Khadim Ndiye sur la réhabilitation de la statue Faidherbe
(*) Khadim Ndiaye.
J’apprends que la statue de Faidherbe à saint-Louis est remise à sa place.
Rien ne m’étonne dans ce Sénégal. La compromission et le larbinisme sont cultivés au plus haut niveau.
Il y a une bataille, quand vous la perdez, vous perdrez toutes les autres batailles. C’est celle de l’imaginaire. Quand vous n’avez plus la conscience du passé, vous errez et perdez le but puissant qui fait la force d’un peuple et qui donne une orientation à l’âme nationale.
Ce pays est malade d’une absence de décolonisation à tous les niveaux pratiquement. L’élite politique et une bonne partie de l’élite intellectuelle préfèrent se vautrer encore dans la colonialité. C’est de cette élite complice dont Cheikh Anta Diop parlait quand il disait qu’elle participe « d’une façon criminelle ou innocente à la désintégration de la société, à la pulvérisation de la partie vivante du passé, à laisser périr les valeurs fondamentales (histoire, langues, etc.) qui constituent le ciment de la société. »
Comment peut-on célébrer un personnage qui est, non seulement un criminel notoire, massacrant et brûlant tout sur son passage, mais un raciste invétéré, attestant la hiérarchie des races, célébrant le « guerrier blond logiquement triomphant », chargé de « régénérer la race noire »?
Cette dernière (« la race noire »), écrivit-il, « sera toujours à la merci des races mieux douées ».
En plus d’être raciste, Faidherbe a été celui qui a figé les communautés ethniques du Sénégal et de presque toute la sous-région ouest-africaine.
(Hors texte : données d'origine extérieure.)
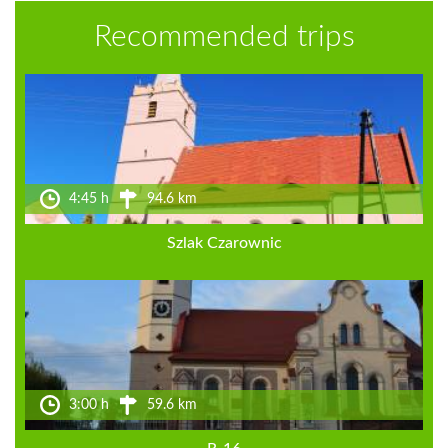
Recommended trips
4:45 h
94.6 km
Szlak Czarownic
3:00 h
59.6 km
C’est une vérité attestée. Alors que nous savons que les ethnies dans la période pré-coloniale étaient des « ensembles mouvants » et « perméables », beaucoup de travaux universitaires le prouvent, Faidherbe a contribué, par sa manipulation raciologique, à les figer en imposant des catégories rigides. La plupart des problèmes ethniques résultant de la colonisation en Afrique de l’Ouest, ont été suscités dans les officines de Faidherbe.
C’est un tel personnage que l’élite politique nous impose.
Il faut sauver ce pays qui part à la dérive.